Work request:
Format the data from the line containing "13. M. F. Omari" through the line containing "A.Hodzic, N. G." as a numbered list, leaving out any blank lines.

Provided information:
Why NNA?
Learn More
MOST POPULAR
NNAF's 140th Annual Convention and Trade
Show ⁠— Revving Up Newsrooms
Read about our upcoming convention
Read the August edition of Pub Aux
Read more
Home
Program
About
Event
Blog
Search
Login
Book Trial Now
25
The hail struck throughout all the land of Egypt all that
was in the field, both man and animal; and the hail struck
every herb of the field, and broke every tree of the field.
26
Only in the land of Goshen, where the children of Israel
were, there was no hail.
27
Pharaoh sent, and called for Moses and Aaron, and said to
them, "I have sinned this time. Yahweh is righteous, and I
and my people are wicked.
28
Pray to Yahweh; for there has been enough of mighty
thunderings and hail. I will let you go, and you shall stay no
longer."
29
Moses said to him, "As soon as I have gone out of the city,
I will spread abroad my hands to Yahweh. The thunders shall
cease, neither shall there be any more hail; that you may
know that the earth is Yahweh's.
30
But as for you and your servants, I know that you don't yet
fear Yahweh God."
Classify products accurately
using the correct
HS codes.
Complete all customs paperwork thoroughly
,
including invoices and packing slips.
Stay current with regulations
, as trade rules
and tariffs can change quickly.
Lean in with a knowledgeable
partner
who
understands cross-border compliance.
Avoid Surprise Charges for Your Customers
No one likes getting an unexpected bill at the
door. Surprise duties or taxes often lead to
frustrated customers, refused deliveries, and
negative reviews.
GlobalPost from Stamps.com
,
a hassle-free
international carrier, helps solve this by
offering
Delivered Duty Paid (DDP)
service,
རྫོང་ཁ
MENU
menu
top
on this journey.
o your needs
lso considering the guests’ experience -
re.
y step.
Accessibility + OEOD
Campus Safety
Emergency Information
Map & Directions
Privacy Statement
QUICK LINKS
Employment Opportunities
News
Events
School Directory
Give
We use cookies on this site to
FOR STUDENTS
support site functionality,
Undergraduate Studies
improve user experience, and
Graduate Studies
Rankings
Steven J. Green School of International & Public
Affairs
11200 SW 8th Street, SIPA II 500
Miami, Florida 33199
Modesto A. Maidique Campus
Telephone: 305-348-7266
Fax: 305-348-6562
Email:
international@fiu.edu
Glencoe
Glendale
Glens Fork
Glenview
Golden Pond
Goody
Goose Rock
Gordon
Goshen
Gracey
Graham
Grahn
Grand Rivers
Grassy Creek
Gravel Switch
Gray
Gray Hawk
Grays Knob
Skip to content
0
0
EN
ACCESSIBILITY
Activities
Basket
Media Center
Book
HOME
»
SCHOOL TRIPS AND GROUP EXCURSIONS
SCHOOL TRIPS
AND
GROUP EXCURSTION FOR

* * *

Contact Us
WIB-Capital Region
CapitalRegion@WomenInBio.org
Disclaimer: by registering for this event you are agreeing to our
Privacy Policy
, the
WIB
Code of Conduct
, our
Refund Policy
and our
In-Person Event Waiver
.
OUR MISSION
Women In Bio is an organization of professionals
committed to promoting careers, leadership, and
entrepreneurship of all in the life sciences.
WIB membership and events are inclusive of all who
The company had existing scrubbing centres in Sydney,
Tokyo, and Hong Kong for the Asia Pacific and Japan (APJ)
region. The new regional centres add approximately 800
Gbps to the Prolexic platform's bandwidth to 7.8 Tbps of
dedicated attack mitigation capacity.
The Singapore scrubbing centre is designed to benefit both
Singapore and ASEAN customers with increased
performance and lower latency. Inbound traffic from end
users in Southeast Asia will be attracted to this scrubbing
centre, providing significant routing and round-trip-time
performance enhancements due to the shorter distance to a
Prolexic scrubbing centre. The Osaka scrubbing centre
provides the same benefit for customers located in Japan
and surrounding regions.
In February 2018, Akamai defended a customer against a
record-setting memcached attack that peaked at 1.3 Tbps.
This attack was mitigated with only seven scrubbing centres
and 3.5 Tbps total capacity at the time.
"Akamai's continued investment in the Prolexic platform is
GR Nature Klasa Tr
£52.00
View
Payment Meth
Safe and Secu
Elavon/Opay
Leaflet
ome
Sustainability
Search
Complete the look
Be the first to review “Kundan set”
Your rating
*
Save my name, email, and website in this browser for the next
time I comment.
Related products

...

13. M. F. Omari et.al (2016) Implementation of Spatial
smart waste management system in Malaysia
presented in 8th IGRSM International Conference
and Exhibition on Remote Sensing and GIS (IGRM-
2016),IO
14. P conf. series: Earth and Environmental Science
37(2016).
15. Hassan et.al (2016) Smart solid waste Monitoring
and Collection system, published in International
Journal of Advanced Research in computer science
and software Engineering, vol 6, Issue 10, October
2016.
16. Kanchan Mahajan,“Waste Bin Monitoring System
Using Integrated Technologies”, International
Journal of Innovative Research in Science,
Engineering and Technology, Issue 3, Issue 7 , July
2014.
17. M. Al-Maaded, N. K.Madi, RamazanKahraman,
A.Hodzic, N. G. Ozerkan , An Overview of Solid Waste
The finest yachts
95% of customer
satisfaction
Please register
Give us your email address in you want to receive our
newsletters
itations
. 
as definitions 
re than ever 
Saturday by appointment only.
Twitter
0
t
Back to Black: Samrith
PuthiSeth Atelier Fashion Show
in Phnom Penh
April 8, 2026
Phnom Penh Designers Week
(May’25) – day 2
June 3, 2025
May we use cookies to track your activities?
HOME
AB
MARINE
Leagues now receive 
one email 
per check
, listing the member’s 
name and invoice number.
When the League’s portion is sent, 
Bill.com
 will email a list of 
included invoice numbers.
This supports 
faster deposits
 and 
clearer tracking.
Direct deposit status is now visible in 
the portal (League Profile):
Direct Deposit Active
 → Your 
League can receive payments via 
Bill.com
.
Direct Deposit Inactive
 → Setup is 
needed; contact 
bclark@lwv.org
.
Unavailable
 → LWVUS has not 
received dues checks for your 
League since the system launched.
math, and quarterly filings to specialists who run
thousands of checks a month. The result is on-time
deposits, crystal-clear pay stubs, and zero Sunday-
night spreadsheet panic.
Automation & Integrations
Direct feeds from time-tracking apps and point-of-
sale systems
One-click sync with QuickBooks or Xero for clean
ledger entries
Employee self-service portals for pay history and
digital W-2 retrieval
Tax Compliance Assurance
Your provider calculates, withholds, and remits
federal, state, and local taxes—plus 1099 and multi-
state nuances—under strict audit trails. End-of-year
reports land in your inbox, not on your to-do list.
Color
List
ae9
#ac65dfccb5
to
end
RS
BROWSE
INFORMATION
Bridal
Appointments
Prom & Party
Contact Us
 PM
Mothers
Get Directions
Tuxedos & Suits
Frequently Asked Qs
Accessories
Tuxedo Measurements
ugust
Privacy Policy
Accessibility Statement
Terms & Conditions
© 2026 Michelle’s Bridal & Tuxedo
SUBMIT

Answer area:
1. 13. M. F. Omari et.al (2016) Implementation of Spatial
2. smart waste management system in Malaysia
3. presented in 8th IGRSM International Conference
4. and Exhibition on Remote Sensing and GIS (IGRM-
5. 2016),IO
6. 14. P conf. series: Earth and Environmental Science
7. 37(2016).
8. 15. Hassan et.al (2016) Smart solid waste Monitoring
9. and Collection system, published in International
10. Journal of Advanced Research in computer science
11. and software Engineering, vol 6, Issue 10, October
12. 2016.
13. 16. Kanchan Mahajan,“Waste Bin Monitoring System
14. Using Integrated Technologies”, International
15. Journal of Innovative Research in Science,
16. Engineering and Technology, Issue 3, Issue 7 , July
17. 2014.
18. 17. M. Al-Maaded, N. K.Madi, RamazanKahraman,
19. A.Hodzic, N. G. Ozerkan , An Overview of Solid Waste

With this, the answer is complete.